Unsupervised topic models ignore such data. As a result, the authors say, “the identified topics and variables derived based on the learned topic model may not be accurate, which could lead to incorrect estimations that affect subsequent empirical analysis and to inferior performance on predictive tasks.”
Such auxiliary metadata are challenging to include using Bayesian-based topic modeling approaches, the authors point out.

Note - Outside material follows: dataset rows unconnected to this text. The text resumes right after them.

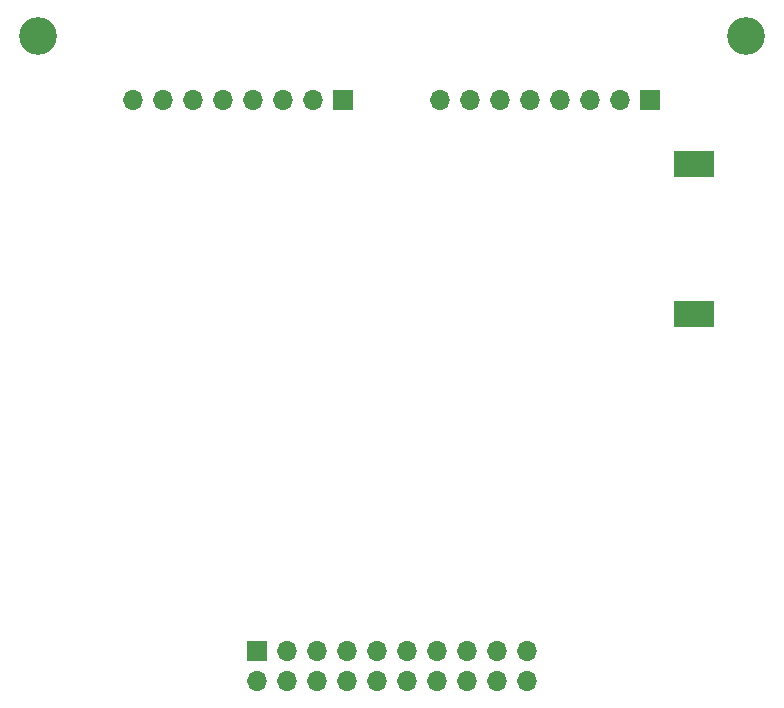
<source format=gbr>
%TF.GenerationSoftware,KiCad,Pcbnew,(6.0.9)*%
%TF.CreationDate,2022-11-26T13:31:22+01:00*%
%TF.ProjectId,MCU_PCB,4d43555f-5043-4422-9e6b-696361645f70,rev?*%
%TF.SameCoordinates,Original*%
%TF.FileFunction,Soldermask,Bot*%
%TF.FilePolarity,Negative*%
%FSLAX46Y46*%
G04 Gerber Fmt 4.6, Leading zero omitted, Abs format (unit mm)*
G04 Created by KiCad (PCBNEW (6.0.9)) date 2022-11-26 13:31:22*
%MOMM*%
%LPD*%
G01*
G04 APERTURE LIST*
%ADD10R,1.700000X1.700000*%
%ADD11O,1.700000X1.700000*%
%ADD12R,3.375000X2.250000*%
%ADD13C,3.200000*%
G04 APERTURE END LIST*
D10*
%TO.C,J1*%
X116150000Y-120675000D03*
D11*
X116150000Y-123215000D03*
X118690000Y-120675000D03*
X118690000Y-123215000D03*
X121230000Y-120675000D03*
X121230000Y-123215000D03*
X123770000Y-120675000D03*
X123770000Y-123215000D03*
X126310000Y-120675000D03*
X126310000Y-123215000D03*
X128850000Y-120675000D03*
X128850000Y-123215000D03*
X131390000Y-120675000D03*
X131390000Y-123215000D03*
X133930000Y-120675000D03*
X133930000Y-123215000D03*
X136470000Y-120675000D03*
X136470000Y-123215000D03*
X139010000Y-120675000D03*
X139010000Y-123215000D03*
%TD*%
D10*
%TO.C,J3*%
X149475000Y-74000000D03*
D11*
X146935000Y-74000000D03*
X144395000Y-74000000D03*
X141855000Y-74000000D03*
X139315000Y-74000000D03*
X136775000Y-74000000D03*
X134235000Y-74000000D03*
X131695000Y-74000000D03*
%TD*%
D12*
%TO.C,J7*%
X153140000Y-79430000D03*
X153140000Y-92170000D03*
%TD*%
D13*
%TO.C,H2*%
X97600000Y-68600000D03*
%TD*%
%TO.C,H1*%
X157600000Y-68600000D03*
%TD*%
D10*
%TO.C,J2*%
X123475000Y-74000000D03*
D11*
X120935000Y-74000000D03*
X118395000Y-74000000D03*
X115855000Y-74000000D03*
X113315000Y-74000000D03*
X110775000Y-74000000D03*
X108235000Y-74000000D03*
X105695000Y-74000000D03*
%TD*%
M02*

</source>
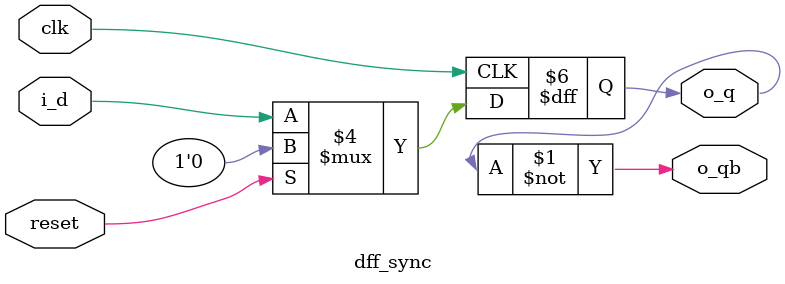
<source format=v>
module dff_sync (
                 i_d    ,  //input
                 clk    ,  //clock
                 reset  ,  //reset
                 o_q    ,  //output
                 o_qb      //output complement
                 )      ;

//port declaration
input i_d, clk, reset   ;
output o_q, o_qb        ; 
reg o_q                 ;

assign o_qb = ~o_q      ;  //assigning qb to be complement of q

always @ (posedge clk)     //sensitivity list as positive edge of clock
   begin
      if (reset)           
         o_q <= 1'b0    ;  //if reset is 1 then assigning q to be 0
      else                 
         o_q <= i_d     ;  //else assign q to the input  
   end

endmodule                  //d flip-flop 

</source>
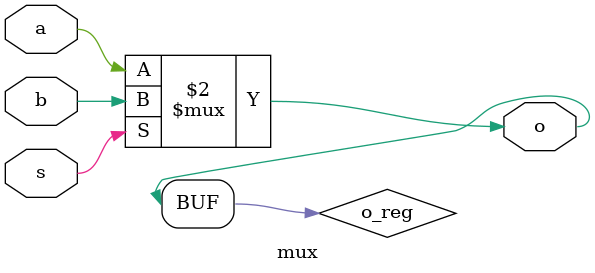
<source format=v>


`timescale 1ns/1ps

module coupled_cell  #(parameter RESET = 0)(
                       //Coupling weight can fall between -2 and +2
		       input  wire [2:0] weight,
	               input  wire sin ,
		       input  wire din ,
		       output wire sout,
		       output wire dout,
		       input  wire rstn, //negedge reset
	               );

    // If coupling is positive, we want to slow down the destination
    // oscillator when it doesn't match the source oscillator.
    //
    // If coupling is negative, we want to slow down the destination
    // oscillator when it does match the source oscillator.
    //
    //  5 levels of coupling strengh
    assign neg2     = (weight == 3'b000);
    assign neg1     = (weight == 3'b001);
    assign pos1     = (weight == 3'b011);
    assign pos2     = (weight == 3'b100);

    assign mismatch = (sin ^ din);
    
    assign slow1    = (neg1 & ~mismatch) | (pos1 & mismatch);
    assign slow2    = (neg2 & ~mismatch) | (pos2 & mismatch);
    
    // All delay elements are implemented using muxes for simplicity
    mux s_buffer_mux(.a(sin), .b(1'b0), .s(1'b0), .o(sout));

    // Glitch-free configurable delay cell
    wire mux0_o;
    wire mux1_o;
    wire mux2_o;

    mux mux0(.a(din), .b(1'b0  ), .s(1'b0          ), .o(mux0_o));
    mux mux2(.a(din), .b(mux0_o), .s(slow1 || slow2), .o(mux1_o));
    mux mux2(.a(din), .b(mux1_o), .s(slow2         ), .o(mux2_o));
    
    assign dout = mux0_o & mux1_o & mux2_o;

endmodule

// Generic mux for simulation
module mux(input wire a,
	   input wire b,
	   input wire s,
	   output wire o);
    reg o_reg;
    assign o = o_reg;
    always @(a, b, s) begin
        #1 o_reg = s ? b : a;
    end
endmodule

</source>
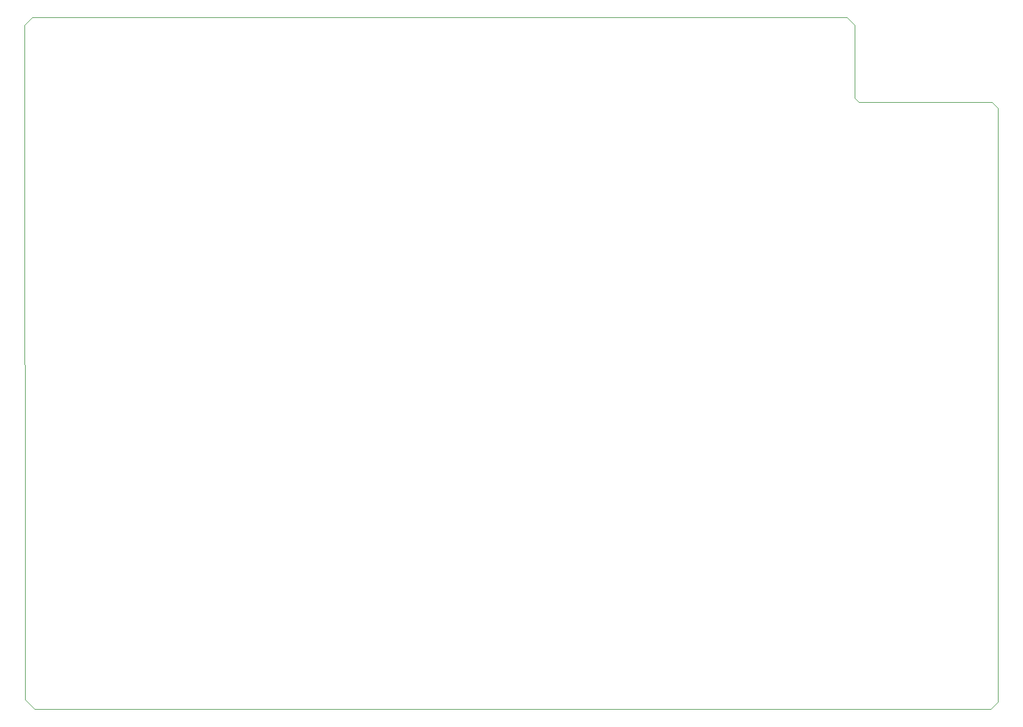
<source format=gbr>
%TF.GenerationSoftware,KiCad,Pcbnew,(6.0.8)*%
%TF.CreationDate,2023-02-14T18:00:54+07:00*%
%TF.ProjectId,dongle_256o,646f6e67-6c65-45f3-9235-366f2e6b6963,rev?*%
%TF.SameCoordinates,Original*%
%TF.FileFunction,Profile,NP*%
%FSLAX46Y46*%
G04 Gerber Fmt 4.6, Leading zero omitted, Abs format (unit mm)*
G04 Created by KiCad (PCBNEW (6.0.8)) date 2023-02-14 18:00:54*
%MOMM*%
%LPD*%
G01*
G04 APERTURE LIST*
%TA.AperFunction,Profile*%
%ADD10C,0.100000*%
%TD*%
G04 APERTURE END LIST*
D10*
X165100000Y-52950000D02*
X165950000Y-53800000D01*
X144510000Y-40920000D02*
X145620000Y-42030000D01*
X27910000Y-42010000D02*
X27960000Y-137630000D01*
X145620000Y-42030000D02*
X145620000Y-52320000D01*
X166000000Y-137900000D02*
X164910000Y-138990000D01*
X29320000Y-138990000D02*
X164910000Y-138990000D01*
X27960000Y-137630000D02*
X29320000Y-138990000D01*
X165950000Y-53800000D02*
X166000000Y-137900000D01*
X29000000Y-40920000D02*
X27910000Y-42010000D01*
X29000000Y-40920000D02*
X144510000Y-40920000D01*
X146250000Y-52950000D02*
X165100000Y-52950000D01*
X145620000Y-52320000D02*
X146250000Y-52950000D01*
M02*

</source>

Doing so requires the data generation process to be explicitly defined, which “limits the generalizability of the resulting model with regard to capturing complex semantic relationships in text collection.” This may result in poor model fit.
To overcome these challenges, the authors propose “a novel deep-learning-based neural topic modeling method that leverages the useful auxiliary metadata associated with the text.” This innovative approach, known as supervised deep topic modeling (sDTM), combines unsupervised neural topic modeling and supervised recurrent neural networks in a single framework, thus achieving the benefits of both supervised deep learning and unsupervised topic modeling.
The researchers then demonstrate the effectiveness of sDTM for high-quality topic modeling by conducting empirical case studies and predictive analytics using online consumer review data and online knowledge community data. “Not only can the approach alleviate concerns about measurement errors caused by using inaccurate machine learning models in empirical analysis,” they say, “but our supervised model greatly improves prediction accuracy in predictive analytics.”
This novel approach will prove useful not only to information systems researchers but also in other business disciplines, such as finance and accounting. For example, the researchers say, sDTM can effectively analyze topical information in corporate disclosures such as 10-K and earnings conference call transcripts, which are often extremely lengthy.
sDTM may also benefit practitioners, the authors note. It is a “plug-and-play” tool, requiring no significant changes to be made to text analysis pipelines. The authors have also made sDTM open-source to maximize its reach and accessibility. “We hope our development of a high-quality supervised deep topic modeling approach can help IS and business discipline scholars and business practitioners to harness the power of machine learning methods in understanding and gaining insights from unstructured text data,” they conclude.